18 outubro 2005

A estética do sofrimento


Certamente o documentário Natureza Morta – Visages d’une Dictature, de Susana Sousa Dias, tem todos os méritos que lhe atribuem. Uma narrativa só por imagens, uma revelação da nossa memória arquivada, um exercício virtuoso de montagem, etc. Reconheço nele um filme fantasmático que teve a capacidade de activar em mim o sistema de alarme.

Ao contrário da expectativa, não encontrei um filme que fala por imagens, mas um filme em que fala mais alto a música, cujo expressionismo electroacústico - de frigoríficos medonhamente vibrantes e estampidos violentos de portas de ferro fechadas sobre alçapões - é capaz de nos colar à cadeira em estado de angústia irracional e grande desconforto. Eu sei que é intencional. Mas que intenção tem? Fazer-nos sofrer durante uma hora pelas vítimas do fascismo?

Toda a gente acredita que uma imagem vale por mil palavras, mas não é verdade, as imagens falam conforme o que se diz delas (pensemos no pseudo-arrastão de Carcavelos, que o filme de Diana Andringa, também presente no DocLisboa, desmonta). As imagens pouco valem sem as palavras, porque podem ser lidas de muitas maneiras (e as palavras também, mas não de tantas). Elas ganham sentidos que, neste caso, são induzidos pela música ou pelos raccords, que aqui se resumem a oposições simples: os brancos que aplaudem e os negros que desfilam nus, os que deitam foguetes e os que queimam aldeias africanas, as fotos dos prisioneiros e logo o ditador com sorrizinho, de um lado os carrascos, do outro o povo acabrunhado, em suma, os bons e os maus.

Mas a realidade do fascismo foi muito mais complexa.
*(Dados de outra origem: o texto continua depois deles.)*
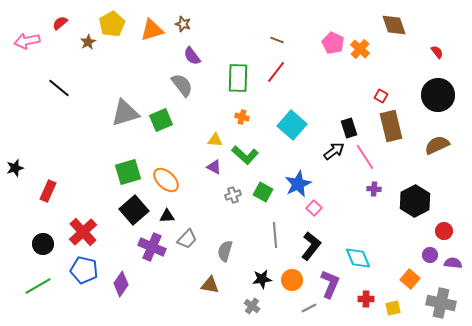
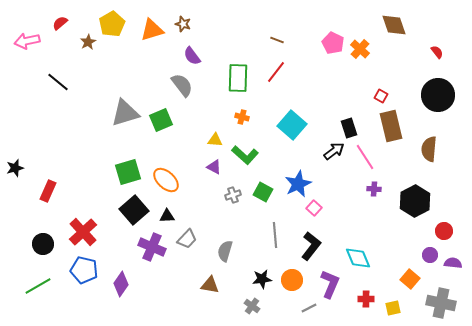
black line at (59, 88): moved 1 px left, 6 px up
brown semicircle at (437, 145): moved 8 px left, 4 px down; rotated 60 degrees counterclockwise
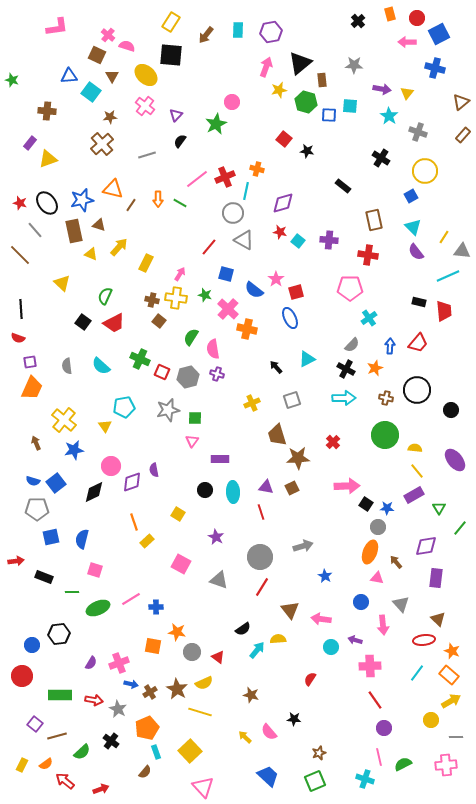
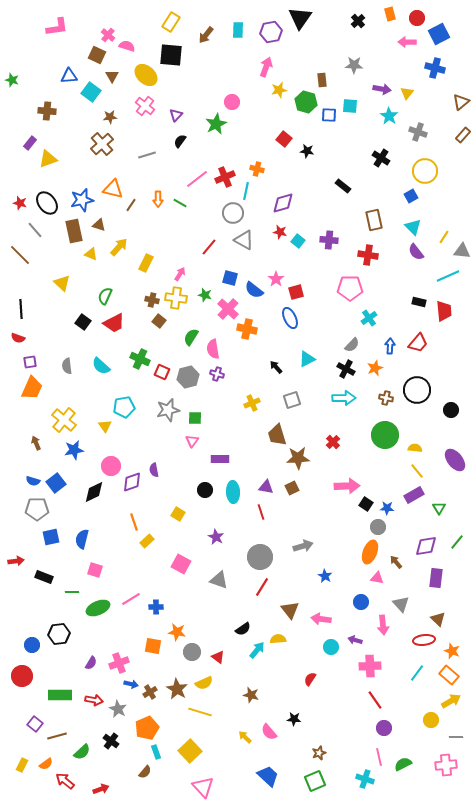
black triangle at (300, 63): moved 45 px up; rotated 15 degrees counterclockwise
blue square at (226, 274): moved 4 px right, 4 px down
green line at (460, 528): moved 3 px left, 14 px down
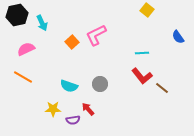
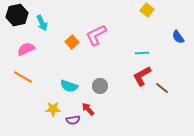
red L-shape: rotated 100 degrees clockwise
gray circle: moved 2 px down
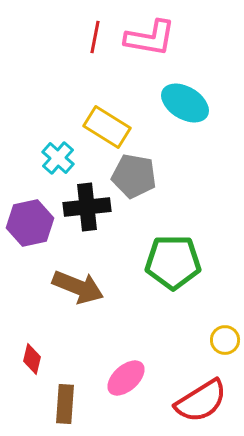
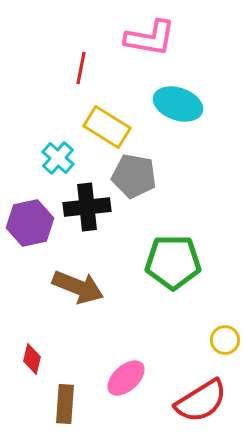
red line: moved 14 px left, 31 px down
cyan ellipse: moved 7 px left, 1 px down; rotated 12 degrees counterclockwise
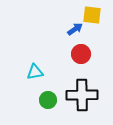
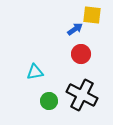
black cross: rotated 28 degrees clockwise
green circle: moved 1 px right, 1 px down
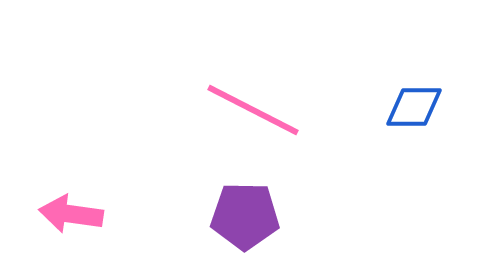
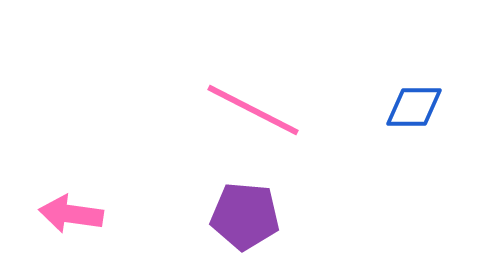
purple pentagon: rotated 4 degrees clockwise
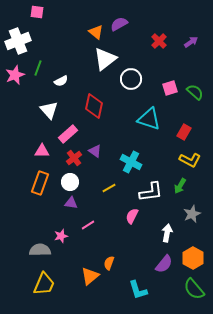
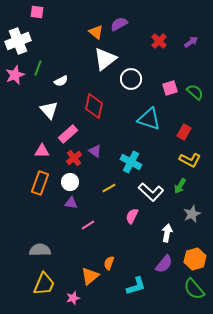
white L-shape at (151, 192): rotated 50 degrees clockwise
pink star at (61, 236): moved 12 px right, 62 px down
orange hexagon at (193, 258): moved 2 px right, 1 px down; rotated 15 degrees clockwise
cyan L-shape at (138, 290): moved 2 px left, 4 px up; rotated 90 degrees counterclockwise
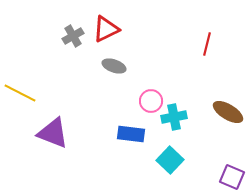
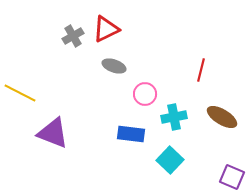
red line: moved 6 px left, 26 px down
pink circle: moved 6 px left, 7 px up
brown ellipse: moved 6 px left, 5 px down
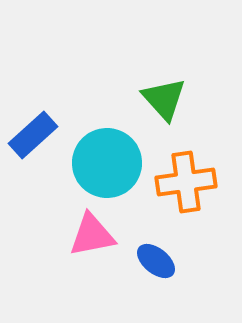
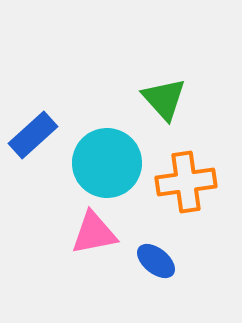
pink triangle: moved 2 px right, 2 px up
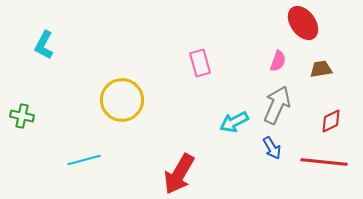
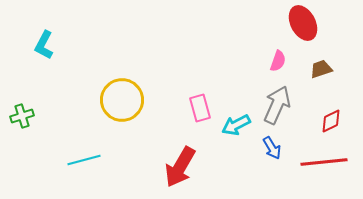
red ellipse: rotated 8 degrees clockwise
pink rectangle: moved 45 px down
brown trapezoid: rotated 10 degrees counterclockwise
green cross: rotated 30 degrees counterclockwise
cyan arrow: moved 2 px right, 3 px down
red line: rotated 12 degrees counterclockwise
red arrow: moved 1 px right, 7 px up
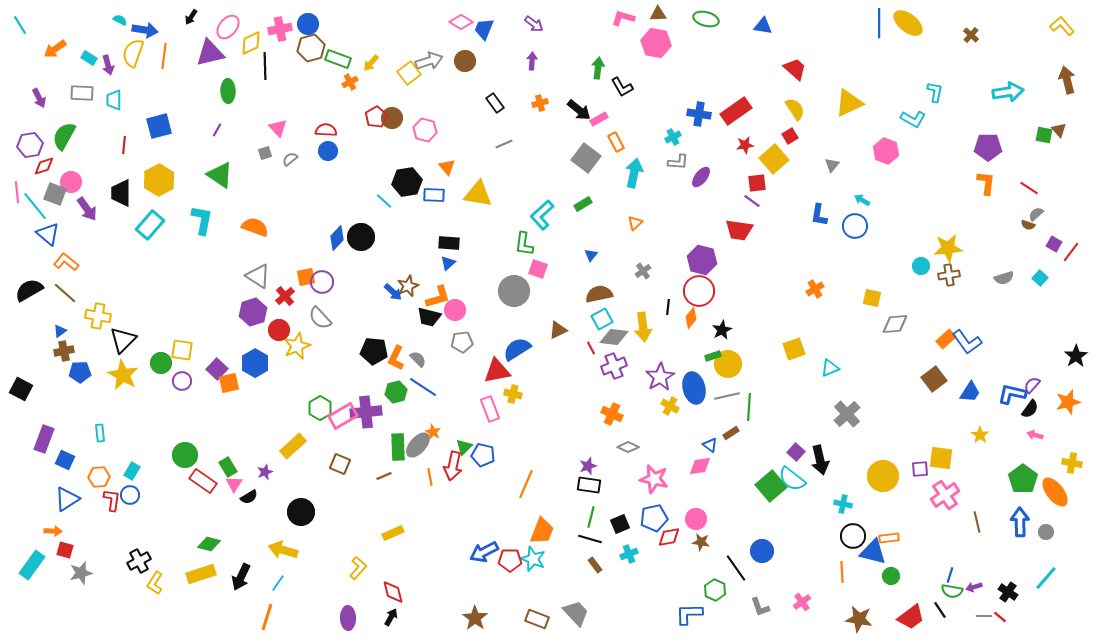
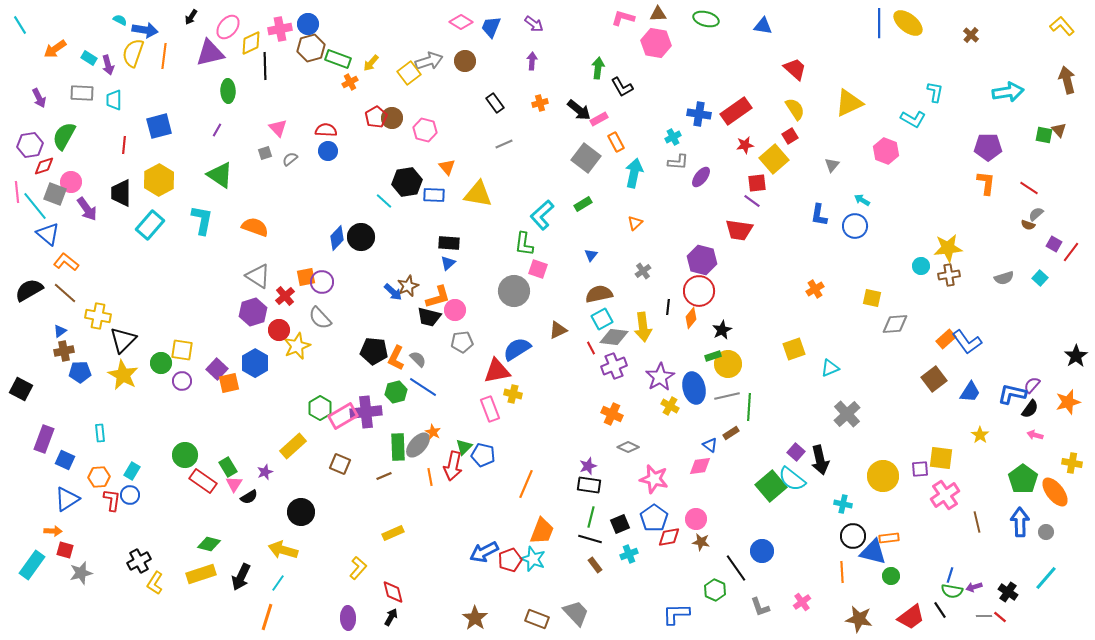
blue trapezoid at (484, 29): moved 7 px right, 2 px up
blue pentagon at (654, 518): rotated 24 degrees counterclockwise
red pentagon at (510, 560): rotated 20 degrees counterclockwise
blue L-shape at (689, 614): moved 13 px left
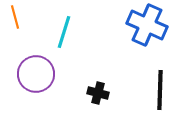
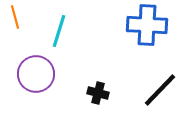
blue cross: rotated 21 degrees counterclockwise
cyan line: moved 5 px left, 1 px up
black line: rotated 42 degrees clockwise
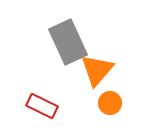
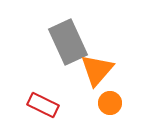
red rectangle: moved 1 px right, 1 px up
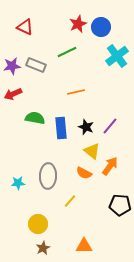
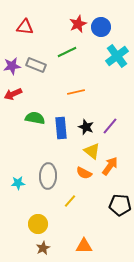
red triangle: rotated 18 degrees counterclockwise
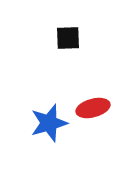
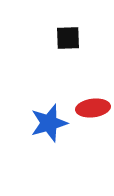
red ellipse: rotated 8 degrees clockwise
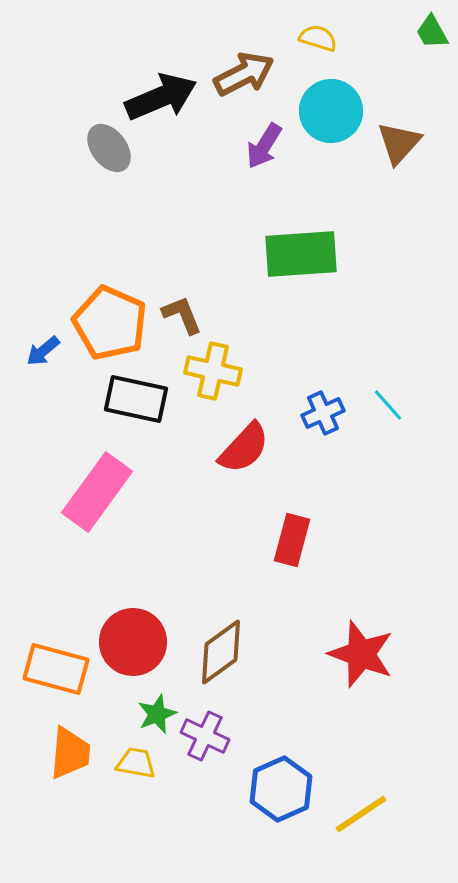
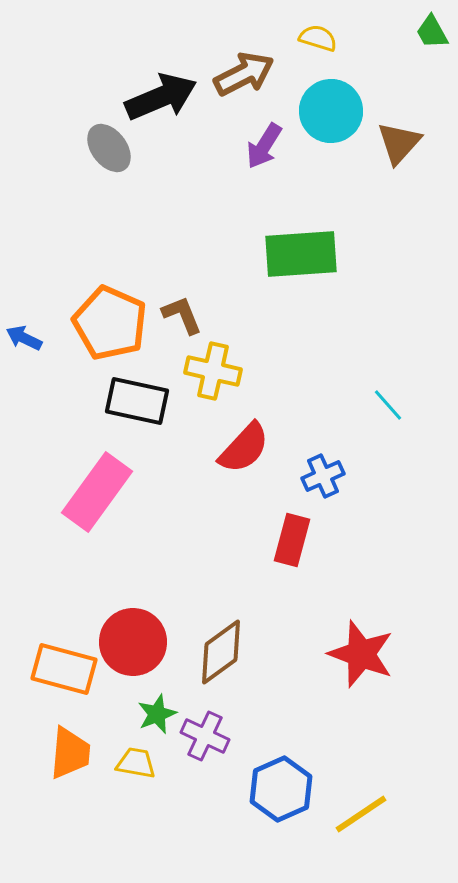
blue arrow: moved 19 px left, 13 px up; rotated 66 degrees clockwise
black rectangle: moved 1 px right, 2 px down
blue cross: moved 63 px down
orange rectangle: moved 8 px right
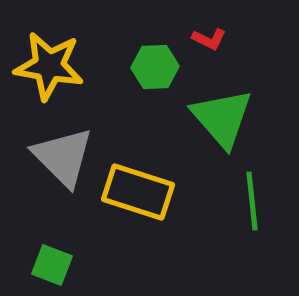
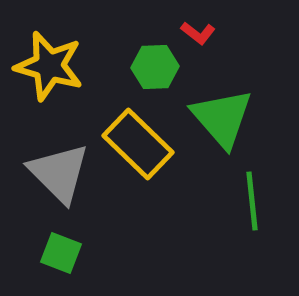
red L-shape: moved 11 px left, 6 px up; rotated 12 degrees clockwise
yellow star: rotated 6 degrees clockwise
gray triangle: moved 4 px left, 16 px down
yellow rectangle: moved 48 px up; rotated 26 degrees clockwise
green square: moved 9 px right, 12 px up
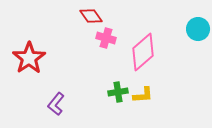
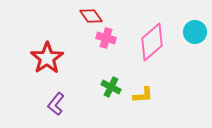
cyan circle: moved 3 px left, 3 px down
pink diamond: moved 9 px right, 10 px up
red star: moved 18 px right
green cross: moved 7 px left, 5 px up; rotated 36 degrees clockwise
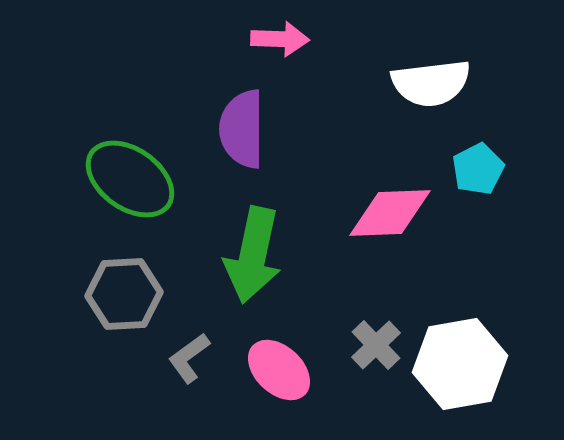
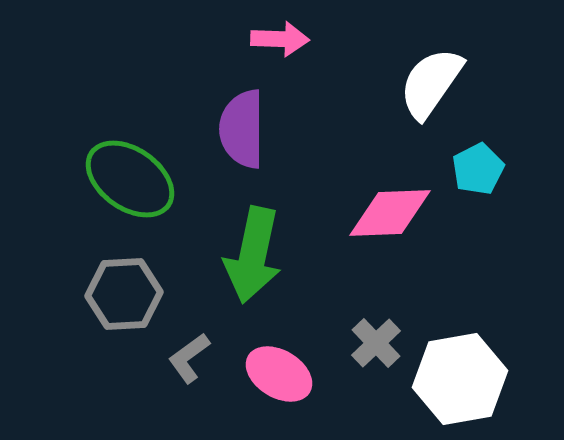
white semicircle: rotated 132 degrees clockwise
gray cross: moved 2 px up
white hexagon: moved 15 px down
pink ellipse: moved 4 px down; rotated 12 degrees counterclockwise
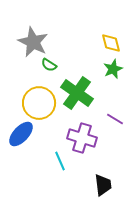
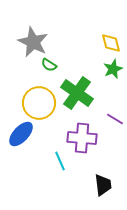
purple cross: rotated 12 degrees counterclockwise
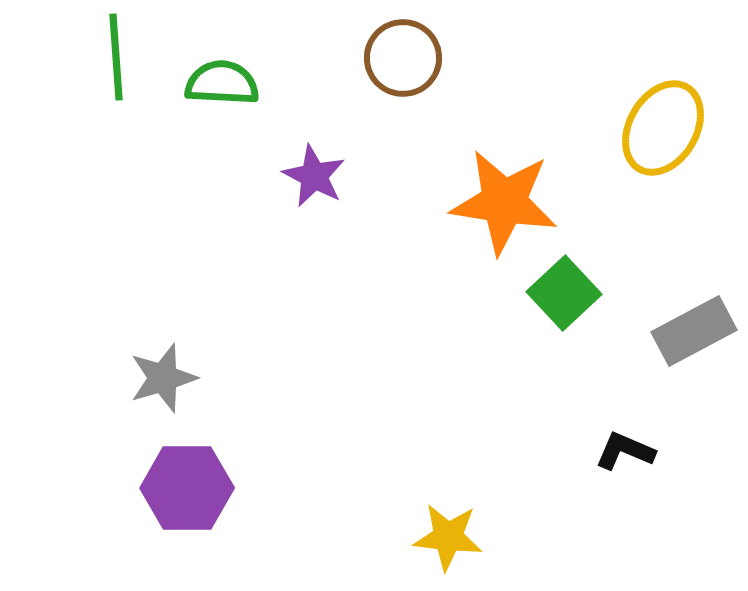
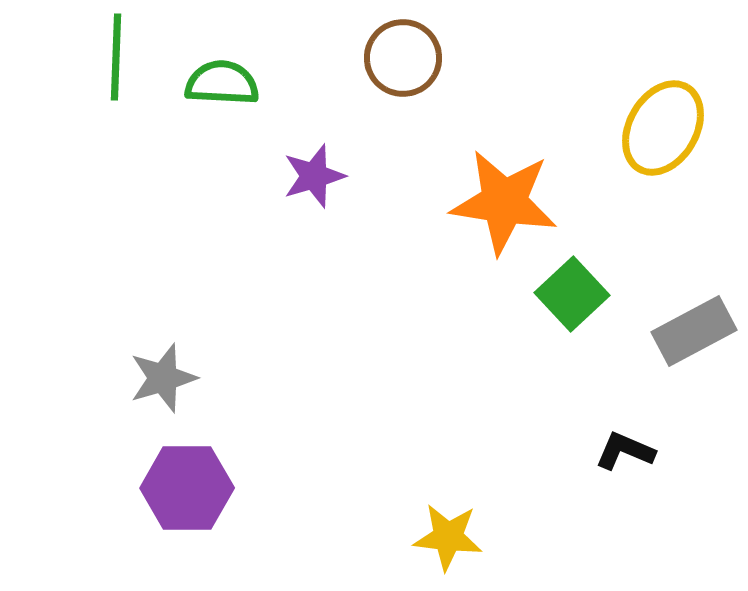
green line: rotated 6 degrees clockwise
purple star: rotated 28 degrees clockwise
green square: moved 8 px right, 1 px down
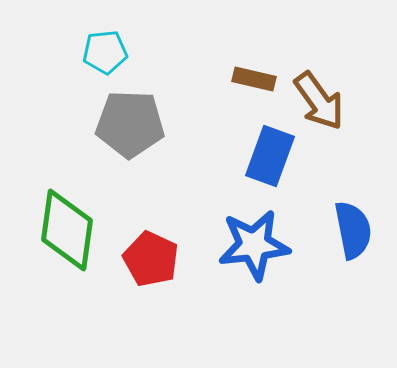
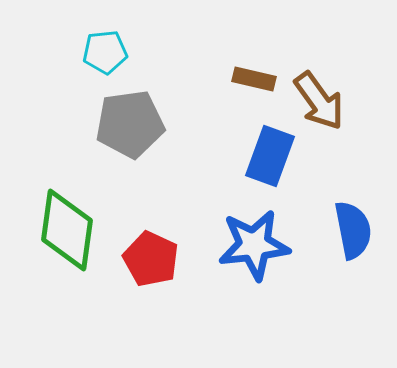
gray pentagon: rotated 10 degrees counterclockwise
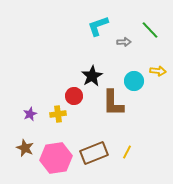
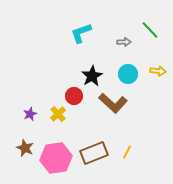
cyan L-shape: moved 17 px left, 7 px down
cyan circle: moved 6 px left, 7 px up
brown L-shape: rotated 48 degrees counterclockwise
yellow cross: rotated 35 degrees counterclockwise
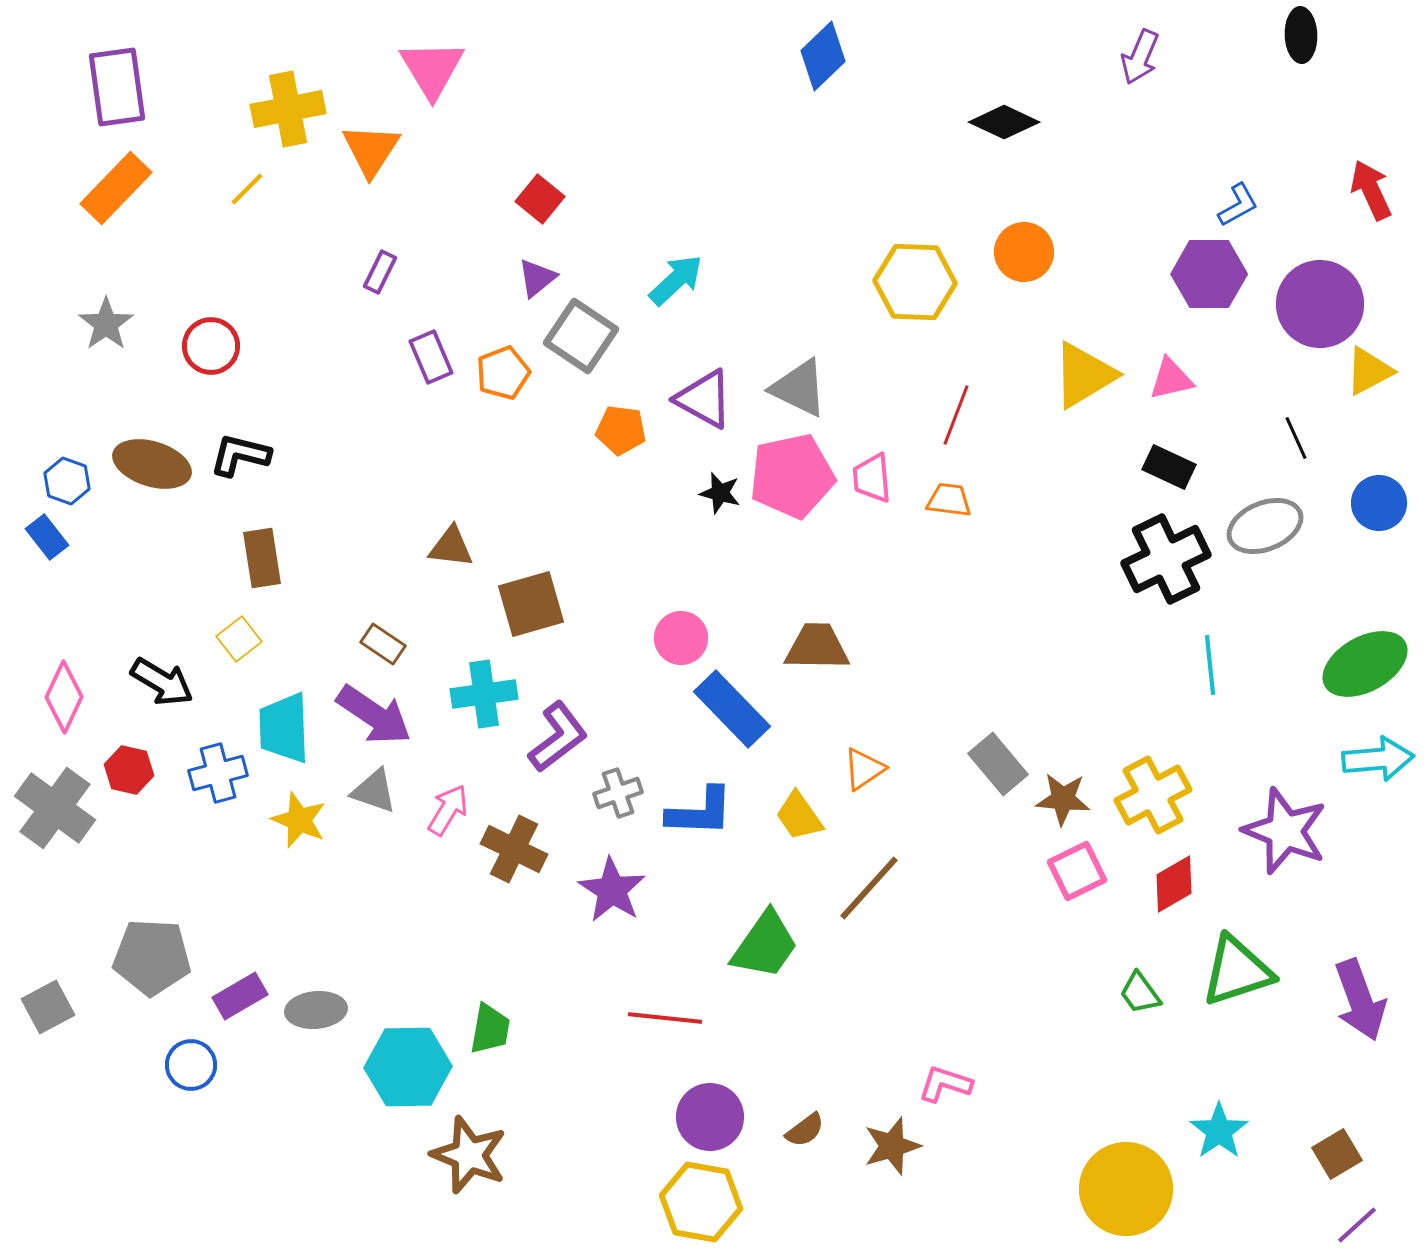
Já todos sabemos o que foi o fascismo. Todos nós participámos disso ou participaram as nossas famílias. Aliás, o fascismo continua entre nós. Nem é possível traduzi-lo por meio de uma parábola maniqueísta. Veremos este filme por uma espécie de masoquismo católico?

Qualquer grupo de gente subindo uma escada em câmara lenta parece um bando de esfomeados. Qualquer penitente de joelhos pode ser uma metáfora de mil coisas, mas qual delas? Os soldados enfermeiros que dão de beber às crianças negras (em latas da Sacor) parecem algozes. E as crianças que olham para a câmara pelo canto do olho suspenso no tempo parecem prisioneiros culpados. No filme de Susana Sousa Dias estamos prisioneiros da imagem.

Quando se usam e manipulam as imagens desta maneira, arrastadamente, analiticamente, repetidamente, há um comprazimento estético no olhar de quem as vê. Como podemos conciliar a beleza amoral das imagens em movimento com o juízo moral que elas descarregam sobre nós? O fascínio das imagens não deveria degenerar em horror ou vice-versa.